-- The data --

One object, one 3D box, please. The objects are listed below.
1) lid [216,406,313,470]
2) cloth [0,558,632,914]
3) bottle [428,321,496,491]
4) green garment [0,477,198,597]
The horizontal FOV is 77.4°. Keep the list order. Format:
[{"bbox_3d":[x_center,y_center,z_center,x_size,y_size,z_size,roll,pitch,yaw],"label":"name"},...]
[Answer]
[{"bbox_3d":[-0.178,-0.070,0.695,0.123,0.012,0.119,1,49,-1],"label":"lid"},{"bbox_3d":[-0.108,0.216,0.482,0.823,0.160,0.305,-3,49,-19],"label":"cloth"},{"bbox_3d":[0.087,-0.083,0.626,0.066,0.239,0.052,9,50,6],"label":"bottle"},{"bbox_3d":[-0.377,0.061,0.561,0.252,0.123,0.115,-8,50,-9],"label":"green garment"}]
...
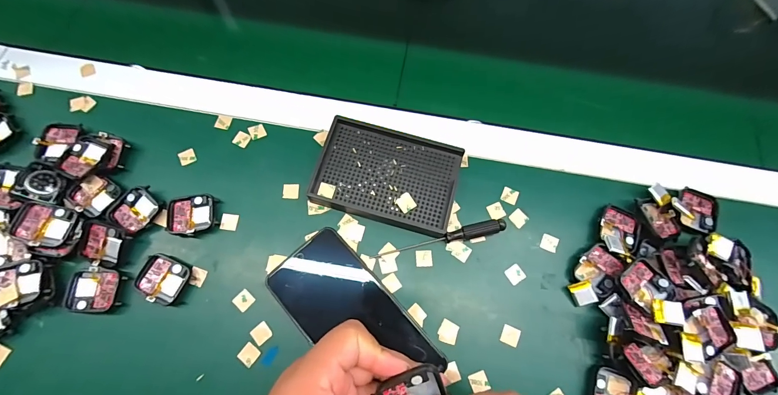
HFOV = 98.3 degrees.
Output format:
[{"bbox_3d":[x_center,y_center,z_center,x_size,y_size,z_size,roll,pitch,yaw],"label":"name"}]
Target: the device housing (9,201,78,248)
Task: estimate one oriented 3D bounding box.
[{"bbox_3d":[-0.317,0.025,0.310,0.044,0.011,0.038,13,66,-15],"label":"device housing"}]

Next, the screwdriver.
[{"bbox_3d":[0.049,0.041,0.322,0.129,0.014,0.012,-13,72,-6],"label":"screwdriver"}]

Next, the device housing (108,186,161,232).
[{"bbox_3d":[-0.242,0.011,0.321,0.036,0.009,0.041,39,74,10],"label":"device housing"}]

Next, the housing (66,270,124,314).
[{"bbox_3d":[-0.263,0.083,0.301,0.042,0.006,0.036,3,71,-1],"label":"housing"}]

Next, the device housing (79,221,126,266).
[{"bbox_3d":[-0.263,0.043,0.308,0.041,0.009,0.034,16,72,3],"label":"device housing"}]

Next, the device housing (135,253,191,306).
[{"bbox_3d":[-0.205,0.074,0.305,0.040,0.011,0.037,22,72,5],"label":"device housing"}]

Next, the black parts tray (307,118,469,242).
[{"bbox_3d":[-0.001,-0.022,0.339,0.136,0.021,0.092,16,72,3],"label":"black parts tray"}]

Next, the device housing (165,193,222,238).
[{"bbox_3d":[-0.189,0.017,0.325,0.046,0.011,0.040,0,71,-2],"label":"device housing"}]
...
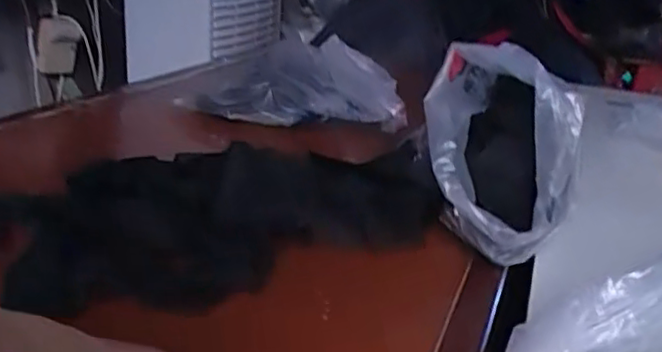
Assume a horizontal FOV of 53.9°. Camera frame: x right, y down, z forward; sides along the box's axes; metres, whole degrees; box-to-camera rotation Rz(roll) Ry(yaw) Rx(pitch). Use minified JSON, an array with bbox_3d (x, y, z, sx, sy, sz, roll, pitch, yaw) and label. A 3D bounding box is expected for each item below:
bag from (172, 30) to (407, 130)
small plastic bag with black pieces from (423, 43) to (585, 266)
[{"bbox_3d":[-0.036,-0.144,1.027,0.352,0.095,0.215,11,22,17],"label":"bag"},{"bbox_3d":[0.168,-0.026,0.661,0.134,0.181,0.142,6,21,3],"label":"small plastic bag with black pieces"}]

-- What the task asks --
Whenever a line of the material holds the word "degrees", copy it out.

-- Task output --
HFOV = 98.3 degrees.
Assume a horizontal FOV of 53.9°. Camera frame: x right, y down, z forward; sides along the box's axes; metres, whole degrees; box-to-camera rotation Rz(roll) Ry(yaw) Rx(pitch). Use minified JSON, an array with bbox_3d (x, y, z, sx, sy, sz, roll, pitch, yaw) and label. A 3D bounding box is expected for each item below:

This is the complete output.